= Ángel Ortiz (scientist) =

Ángel Ramírez Ortiz (30 June 1966 – 5 May 2008) was a Spanish scientist in the area of protein structure & bioinformatics. He was best known for the creation of the software package MAMMOTH for protein structure comparison.

Ortiz died in 2008 having been diagnosed with cancer some years earlier. He is notable in having dedicated the remaining years of his life to studying cancer and the search for treatments.

==Biography==
Ángel Ramírez Ortiz was born on 30 June 1966 in Galicia, Spain. He obtained a Pharmacy degree by the Complutense University of Madrid, then joined the incipient research group of Federico Gago at the University of Alcalá as a PhD student. He became involved in a project financed mostly by Menarini Pharmaceuticals, aimed at the rationalization of the biochemical activity of a number of phospholipase A2 (PLA2) enzymes from different sources and, ultimately, at the design of novel inhibitors of human synovial fluid PLA2 tagged as anti-inflammatory agents. During his thesis development, Ortiz visited and worked at the University of Groningen in the Netherlands and the European Molecular Biology Laboratory in Heidelberg.

=== Research ===
Upon completion of his Ph.D., Ortiz joined Prof. Jeffrey Skolnick's group at the Department of Molecular Biology at the Scripps Research Institute in United States (1996–2000). There he significantly contributed to the development of MONSTER, at the time one of the most successful Monte Carlo algorithms for predicting protein structure in the absence of a template, as assessed in the Critical Assessment of Techniques for Protein Structure Prediction (CASP), a contest for which he would soon be acting as an advisor. A few years later, he developed, in collaboration with Bin Qian and David Baker, an original and imaginative framework for assisting homology-based modelling of protein structures making use of both empirical knowledge of protein structure evolution and equilibrium dynamics.
In 2000 Ortiz moved to New York City and started to work in Mount Sinai School of Medicine, establishing his own researching group on genomics. During this period he developed MAMMOTH, a program that is now consolidated as one of the references in the field of protein structure alignment.

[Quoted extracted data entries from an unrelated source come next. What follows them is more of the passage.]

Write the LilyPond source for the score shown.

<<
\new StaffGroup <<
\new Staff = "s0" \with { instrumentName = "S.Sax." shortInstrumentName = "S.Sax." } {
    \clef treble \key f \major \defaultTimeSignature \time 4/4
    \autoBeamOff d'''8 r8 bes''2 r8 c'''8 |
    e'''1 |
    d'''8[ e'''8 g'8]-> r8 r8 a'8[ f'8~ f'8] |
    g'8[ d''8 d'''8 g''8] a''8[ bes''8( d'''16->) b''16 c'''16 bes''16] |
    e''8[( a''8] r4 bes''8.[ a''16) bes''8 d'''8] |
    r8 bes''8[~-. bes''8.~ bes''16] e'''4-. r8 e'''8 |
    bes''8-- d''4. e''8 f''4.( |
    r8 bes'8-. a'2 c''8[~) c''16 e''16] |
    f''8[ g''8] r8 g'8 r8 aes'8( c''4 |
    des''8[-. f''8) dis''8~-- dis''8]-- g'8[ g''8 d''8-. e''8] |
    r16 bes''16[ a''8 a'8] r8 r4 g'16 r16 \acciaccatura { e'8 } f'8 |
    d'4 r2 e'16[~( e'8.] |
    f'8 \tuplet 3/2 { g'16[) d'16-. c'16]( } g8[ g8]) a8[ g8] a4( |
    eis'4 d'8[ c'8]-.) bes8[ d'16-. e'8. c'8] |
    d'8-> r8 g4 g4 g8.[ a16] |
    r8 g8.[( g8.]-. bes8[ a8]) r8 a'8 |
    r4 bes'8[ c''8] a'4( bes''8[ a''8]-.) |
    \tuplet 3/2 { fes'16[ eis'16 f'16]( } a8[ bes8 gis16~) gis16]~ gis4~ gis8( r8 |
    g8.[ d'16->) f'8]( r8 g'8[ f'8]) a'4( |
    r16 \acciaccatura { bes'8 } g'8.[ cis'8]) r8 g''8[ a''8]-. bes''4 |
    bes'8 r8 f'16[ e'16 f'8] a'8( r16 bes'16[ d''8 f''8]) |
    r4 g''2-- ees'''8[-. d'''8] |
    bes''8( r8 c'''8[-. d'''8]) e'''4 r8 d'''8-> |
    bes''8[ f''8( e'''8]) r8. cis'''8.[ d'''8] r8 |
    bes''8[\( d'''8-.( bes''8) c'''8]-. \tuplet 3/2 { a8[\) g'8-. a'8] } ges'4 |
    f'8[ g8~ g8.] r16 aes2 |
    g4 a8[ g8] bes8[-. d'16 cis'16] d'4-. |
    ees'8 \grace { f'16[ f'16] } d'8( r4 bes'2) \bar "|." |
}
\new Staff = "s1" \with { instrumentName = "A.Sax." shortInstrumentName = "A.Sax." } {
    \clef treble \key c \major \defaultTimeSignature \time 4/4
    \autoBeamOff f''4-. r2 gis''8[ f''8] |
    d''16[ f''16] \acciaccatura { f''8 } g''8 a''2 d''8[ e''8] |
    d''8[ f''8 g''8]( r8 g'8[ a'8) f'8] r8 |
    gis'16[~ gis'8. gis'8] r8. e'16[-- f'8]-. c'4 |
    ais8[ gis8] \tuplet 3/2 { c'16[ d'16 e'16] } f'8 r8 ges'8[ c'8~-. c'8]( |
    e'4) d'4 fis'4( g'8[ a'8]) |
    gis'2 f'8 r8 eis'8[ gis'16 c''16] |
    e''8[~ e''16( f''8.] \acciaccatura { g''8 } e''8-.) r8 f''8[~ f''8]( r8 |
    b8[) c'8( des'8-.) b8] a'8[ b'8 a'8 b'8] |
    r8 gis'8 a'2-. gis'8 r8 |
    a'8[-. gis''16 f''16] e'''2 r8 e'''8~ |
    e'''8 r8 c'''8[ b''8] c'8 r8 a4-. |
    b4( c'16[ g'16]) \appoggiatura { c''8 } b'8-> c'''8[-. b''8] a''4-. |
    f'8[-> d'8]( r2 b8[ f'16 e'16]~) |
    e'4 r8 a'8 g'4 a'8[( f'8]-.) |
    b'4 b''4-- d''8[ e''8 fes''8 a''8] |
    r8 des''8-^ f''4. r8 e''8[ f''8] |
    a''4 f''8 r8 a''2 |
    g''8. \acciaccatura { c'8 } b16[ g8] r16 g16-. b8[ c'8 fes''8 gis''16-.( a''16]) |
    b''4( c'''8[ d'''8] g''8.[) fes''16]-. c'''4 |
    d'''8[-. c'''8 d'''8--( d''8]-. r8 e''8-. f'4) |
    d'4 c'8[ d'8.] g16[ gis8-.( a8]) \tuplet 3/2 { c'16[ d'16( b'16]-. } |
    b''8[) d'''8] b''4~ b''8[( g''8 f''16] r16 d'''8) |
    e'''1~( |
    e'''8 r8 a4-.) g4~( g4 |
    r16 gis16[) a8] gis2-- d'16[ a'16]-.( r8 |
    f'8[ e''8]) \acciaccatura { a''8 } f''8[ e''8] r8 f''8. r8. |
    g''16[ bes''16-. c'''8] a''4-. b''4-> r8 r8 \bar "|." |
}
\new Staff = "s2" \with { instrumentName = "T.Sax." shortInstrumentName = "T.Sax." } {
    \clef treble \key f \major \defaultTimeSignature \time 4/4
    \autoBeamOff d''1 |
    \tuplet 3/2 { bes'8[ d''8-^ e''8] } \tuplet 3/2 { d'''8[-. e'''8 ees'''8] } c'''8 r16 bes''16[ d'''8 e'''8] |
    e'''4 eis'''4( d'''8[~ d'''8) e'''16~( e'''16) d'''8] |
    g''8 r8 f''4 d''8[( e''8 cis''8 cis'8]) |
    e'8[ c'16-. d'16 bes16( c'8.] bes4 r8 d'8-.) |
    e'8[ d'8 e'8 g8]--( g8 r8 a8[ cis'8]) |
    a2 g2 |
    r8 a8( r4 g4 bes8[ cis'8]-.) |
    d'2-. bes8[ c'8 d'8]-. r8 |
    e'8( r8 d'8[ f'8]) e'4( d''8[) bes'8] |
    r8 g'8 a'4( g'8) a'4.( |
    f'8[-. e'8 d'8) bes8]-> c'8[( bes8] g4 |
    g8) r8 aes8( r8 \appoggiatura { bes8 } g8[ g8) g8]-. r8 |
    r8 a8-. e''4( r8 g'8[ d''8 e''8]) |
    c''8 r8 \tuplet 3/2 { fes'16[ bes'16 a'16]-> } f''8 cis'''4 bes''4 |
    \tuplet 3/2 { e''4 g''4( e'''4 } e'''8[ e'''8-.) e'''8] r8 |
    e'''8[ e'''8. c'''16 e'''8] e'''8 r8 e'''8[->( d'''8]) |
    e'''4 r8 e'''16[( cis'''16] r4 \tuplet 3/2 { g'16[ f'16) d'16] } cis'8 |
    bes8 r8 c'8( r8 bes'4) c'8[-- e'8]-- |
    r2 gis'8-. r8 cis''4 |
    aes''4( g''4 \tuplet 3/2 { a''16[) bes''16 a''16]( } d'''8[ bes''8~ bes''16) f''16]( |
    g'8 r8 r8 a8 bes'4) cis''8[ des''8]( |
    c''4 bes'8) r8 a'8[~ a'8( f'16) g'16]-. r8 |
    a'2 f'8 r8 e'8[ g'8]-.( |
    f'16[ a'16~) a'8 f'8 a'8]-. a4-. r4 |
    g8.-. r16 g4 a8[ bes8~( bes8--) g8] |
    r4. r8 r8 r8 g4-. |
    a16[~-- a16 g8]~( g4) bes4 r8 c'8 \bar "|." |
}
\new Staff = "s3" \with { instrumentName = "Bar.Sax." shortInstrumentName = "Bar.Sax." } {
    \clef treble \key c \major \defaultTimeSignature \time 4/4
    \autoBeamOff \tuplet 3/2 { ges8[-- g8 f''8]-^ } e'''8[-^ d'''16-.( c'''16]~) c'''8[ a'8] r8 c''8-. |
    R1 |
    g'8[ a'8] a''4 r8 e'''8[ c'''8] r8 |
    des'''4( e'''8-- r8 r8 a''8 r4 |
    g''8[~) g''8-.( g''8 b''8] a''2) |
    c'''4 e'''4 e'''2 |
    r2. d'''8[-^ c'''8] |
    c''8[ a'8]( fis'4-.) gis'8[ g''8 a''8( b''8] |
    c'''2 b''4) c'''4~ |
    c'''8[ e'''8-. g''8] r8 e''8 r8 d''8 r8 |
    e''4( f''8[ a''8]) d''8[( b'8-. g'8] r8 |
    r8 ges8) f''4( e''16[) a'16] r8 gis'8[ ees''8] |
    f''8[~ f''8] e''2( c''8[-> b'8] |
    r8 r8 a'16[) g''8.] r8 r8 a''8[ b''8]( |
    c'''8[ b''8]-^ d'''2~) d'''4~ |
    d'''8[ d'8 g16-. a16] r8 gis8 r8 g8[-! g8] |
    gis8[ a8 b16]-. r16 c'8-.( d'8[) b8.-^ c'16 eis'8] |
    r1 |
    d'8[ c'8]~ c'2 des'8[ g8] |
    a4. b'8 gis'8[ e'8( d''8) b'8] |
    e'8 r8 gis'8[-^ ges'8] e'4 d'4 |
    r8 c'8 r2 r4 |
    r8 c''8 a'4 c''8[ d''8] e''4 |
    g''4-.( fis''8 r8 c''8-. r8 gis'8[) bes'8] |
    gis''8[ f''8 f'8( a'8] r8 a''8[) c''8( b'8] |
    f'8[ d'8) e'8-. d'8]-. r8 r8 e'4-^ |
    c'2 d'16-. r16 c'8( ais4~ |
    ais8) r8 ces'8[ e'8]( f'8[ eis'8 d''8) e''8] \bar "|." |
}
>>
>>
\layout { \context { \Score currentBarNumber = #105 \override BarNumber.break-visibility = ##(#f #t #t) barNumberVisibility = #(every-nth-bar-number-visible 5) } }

Later on, Ortiz went back to Spain, where he founded and headed the Bioinformatics Unit at the Centro de Biología Molecular "Severo Ochoa" in Madrid, under the auspices of the Spanish National Research Council. There he applied the MAMMOTH algorithm to the study of protein structure evolution, unveiling how deeply protein topology constrains the possible evolutionary paths. The other research pillar in his group was the development and optimization of a complete suite of programs to carry out docking and virtual screening experiments aimed at the identification of drug candidates, being gCOMBINE (COMparative BINding Energy) and CRDOCK two successful examples.

===Death===
On 5 May 2008, Ángel Ramírez Ortiz died of cancer in Madrid at the age of 41. Despite having been diagnosed with a brain tumour years before, Ortiz continued with his work searching for molecules that act as inhibitors of an enzyme that is largely responsible for the resistance to chemotherapy of some tumour cells, including those from glioblastoma multiforme, the cancer that ended his life.